Element position data:
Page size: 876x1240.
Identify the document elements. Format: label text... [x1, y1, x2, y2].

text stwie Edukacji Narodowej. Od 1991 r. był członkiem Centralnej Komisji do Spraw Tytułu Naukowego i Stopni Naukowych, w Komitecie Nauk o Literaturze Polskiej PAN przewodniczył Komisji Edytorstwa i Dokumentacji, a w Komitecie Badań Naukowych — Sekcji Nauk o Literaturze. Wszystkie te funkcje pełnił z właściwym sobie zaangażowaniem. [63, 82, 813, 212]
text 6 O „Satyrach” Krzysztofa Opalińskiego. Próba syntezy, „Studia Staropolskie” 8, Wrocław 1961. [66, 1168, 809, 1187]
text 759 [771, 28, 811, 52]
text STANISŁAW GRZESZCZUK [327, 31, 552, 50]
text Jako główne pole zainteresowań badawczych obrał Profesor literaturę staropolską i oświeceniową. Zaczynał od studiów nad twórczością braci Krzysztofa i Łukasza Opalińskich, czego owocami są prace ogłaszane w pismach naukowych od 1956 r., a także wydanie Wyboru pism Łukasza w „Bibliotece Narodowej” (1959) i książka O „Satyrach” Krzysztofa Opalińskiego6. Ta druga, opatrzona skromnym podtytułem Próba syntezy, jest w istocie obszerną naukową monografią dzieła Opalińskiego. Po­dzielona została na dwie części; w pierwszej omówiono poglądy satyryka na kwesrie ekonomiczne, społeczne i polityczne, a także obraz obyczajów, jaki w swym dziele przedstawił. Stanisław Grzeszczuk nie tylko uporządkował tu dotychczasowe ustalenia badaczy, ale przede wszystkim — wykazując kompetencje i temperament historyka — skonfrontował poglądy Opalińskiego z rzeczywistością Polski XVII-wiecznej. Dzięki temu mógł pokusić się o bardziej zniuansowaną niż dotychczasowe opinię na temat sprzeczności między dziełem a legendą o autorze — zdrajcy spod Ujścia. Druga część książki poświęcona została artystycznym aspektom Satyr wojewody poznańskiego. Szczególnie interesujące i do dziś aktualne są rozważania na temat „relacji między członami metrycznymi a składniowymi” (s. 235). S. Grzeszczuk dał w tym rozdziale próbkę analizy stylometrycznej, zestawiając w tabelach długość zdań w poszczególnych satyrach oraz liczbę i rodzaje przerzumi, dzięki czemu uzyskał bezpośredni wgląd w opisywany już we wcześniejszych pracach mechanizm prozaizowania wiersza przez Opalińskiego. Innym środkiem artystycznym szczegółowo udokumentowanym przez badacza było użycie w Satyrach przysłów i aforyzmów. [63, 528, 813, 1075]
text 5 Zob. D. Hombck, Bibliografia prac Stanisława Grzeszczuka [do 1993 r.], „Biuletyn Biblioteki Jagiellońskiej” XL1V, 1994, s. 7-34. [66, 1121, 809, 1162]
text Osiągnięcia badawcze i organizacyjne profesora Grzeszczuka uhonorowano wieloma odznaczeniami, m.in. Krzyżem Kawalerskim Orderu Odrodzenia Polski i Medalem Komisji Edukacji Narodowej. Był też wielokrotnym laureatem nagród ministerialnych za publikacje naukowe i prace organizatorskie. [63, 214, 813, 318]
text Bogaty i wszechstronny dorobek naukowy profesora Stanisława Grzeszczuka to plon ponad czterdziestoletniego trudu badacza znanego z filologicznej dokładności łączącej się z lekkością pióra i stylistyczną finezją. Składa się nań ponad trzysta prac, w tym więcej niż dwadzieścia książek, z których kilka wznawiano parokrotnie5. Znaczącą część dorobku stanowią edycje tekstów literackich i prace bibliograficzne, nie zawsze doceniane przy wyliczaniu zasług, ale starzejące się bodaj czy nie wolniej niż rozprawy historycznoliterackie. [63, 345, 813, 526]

Task requirements:
Copy the lines of the data above unchanged, starting with the line that contains "text stwie Edukacji" and ending with the line that contains "text STANISŁAW GRZESZCZUK [327, 31, 552, 50]", including both of those lines.

Exercise response:
text stwie Edukacji Narodowej. Od 1991 r. był członkiem Centralnej Komisji do Spraw Tytułu Naukowego i Stopni Naukowych, w Komitecie Nauk o Literaturze Polskiej PAN przewodniczył Komisji Edytorstwa i Dokumentacji, a w Komitecie Badań Naukowych — Sekcji Nauk o Literaturze. Wszystkie te funkcje pełnił z właściwym sobie zaangażowaniem. [63, 82, 813, 212]
text 6 O „Satyrach” Krzysztofa Opalińskiego. Próba syntezy, „Studia Staropolskie” 8, Wrocław 1961. [66, 1168, 809, 1187]
text 759 [771, 28, 811, 52]
text STANISŁAW GRZESZCZUK [327, 31, 552, 50]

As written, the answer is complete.